**Requests**:
1: According to the project description, how many people were questioned in the European savings study?
2: Reproduce the stretch of the project description from "Money awareness and" through "short-time work increase.".
3: List every project topic that the project description names.

─── Reading text ───

Curriculum Financial Basic Education/30 days challenge Erasmus Project
General information for the Curriculum Financial Basic Education/30 days challenge Erasmus Project
Project Title
Curriculum Financial Basic Education/30 days challenge
Project Key Action
This project related with these key action: Cooperation for innovation and the exchange of good practices
Project Action Type
This project related with this action type : Strategic Partnerships for adult education
Project Call Year
This project’s Call Year is 2020
Project Topics
This project is related with these Project Topics: Key Competences (incl. mathematics and literacy) – basic skills; Economic and financial affairs (incl. funding issues); New innovative curricula/educational methods/development of training courses
Project Summary
The educational project entitled: “Curriculum and Challenge for Learning and Applying Financial Literacy”(FibiC) trains every user in the implementation of a competent and self-determined handling of money.
Money is a mirror of joys, fears, origins and hopes. 30 percent of Europeans currently have no savings at all. This is the result of a first European savings study conducted by the market research company TNS on behalf of ING-DiBa. More than 14,000 adults in 14 European countries were questioned about their savings behaviour. Over a financial lean period of three months, only 49 percent of Europeans could bridge their current standard of living with their own savings. 30% of people in Europe live without any savings at all. Why?
Money awareness and behaviour is culturally, traditionally and familially shaped. Conditioning is mostly unconscious.
Hardly anything connects our problems and desires as much as money. It underlies our problems and drives us.
The competent handling of money cannot be found in any textbook, although this basic competence is so existential. Recent studies by the OECD have shown that people with less basic financial education are more likely to take out expensive loans, overdraw their credit lines more often and save less for their old age.
Some of them have difficulty paying their bills and need professional help to deal with their debts adequately. In times of Corona, the need for many people to manage with less money is intensified as unemployment and short-time work increase.

─── Information provided ───

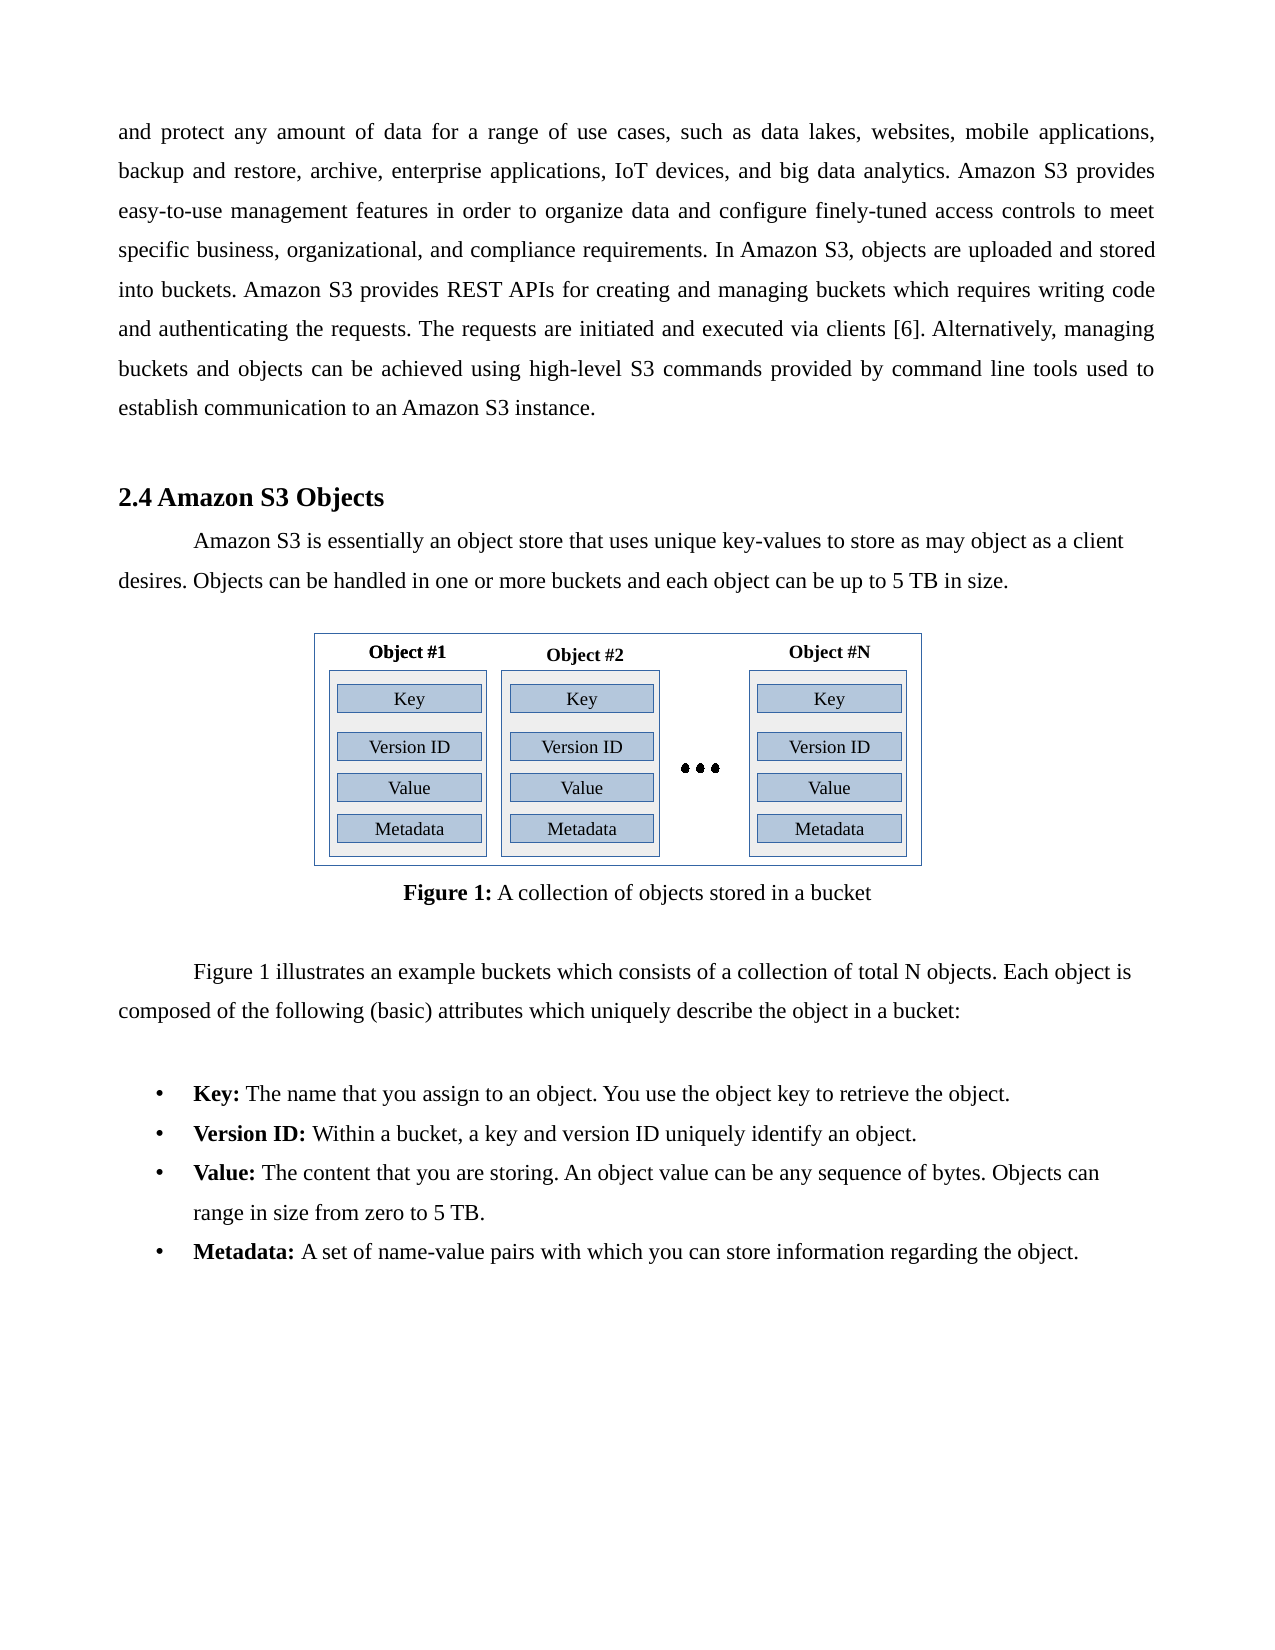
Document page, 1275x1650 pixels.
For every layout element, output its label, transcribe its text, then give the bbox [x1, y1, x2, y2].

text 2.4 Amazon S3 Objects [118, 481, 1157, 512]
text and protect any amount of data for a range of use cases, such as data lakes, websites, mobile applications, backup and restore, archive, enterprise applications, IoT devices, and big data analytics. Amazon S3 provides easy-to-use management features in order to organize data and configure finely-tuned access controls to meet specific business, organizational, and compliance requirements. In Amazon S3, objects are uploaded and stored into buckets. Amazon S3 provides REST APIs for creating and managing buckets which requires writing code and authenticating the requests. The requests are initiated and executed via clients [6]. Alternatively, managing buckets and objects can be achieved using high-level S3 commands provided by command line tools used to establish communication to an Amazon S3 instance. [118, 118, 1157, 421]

───

**Answer list**:
1: More than 14,000 adults in 14 European countries.

2:
Money awareness and behaviour is culturally, traditionally and familially shaped. Conditioning is mostly unconscious.
Hardly anything connects our problems and desires as much as money. It underlies our problems and drives us.
The competent handling of money cannot be found in any textbook, although this basic competence is so existential. Recent studies by the OECD have shown that people with less basic financial education are more likely to take out expensive loans, overdraw their credit lines more often and save less for their old age.
Some of them have difficulty paying their bills and need professional help to deal with their debts adequately. In times of Corona, the need for many people to manage with less money is intensified as unemployment and short-time work increase.

3:
- Key Competences (incl. mathematics and literacy) – basic skills
- Economic and financial affairs (incl. funding issues)
- New innovative curricula/educational methods/development of training courses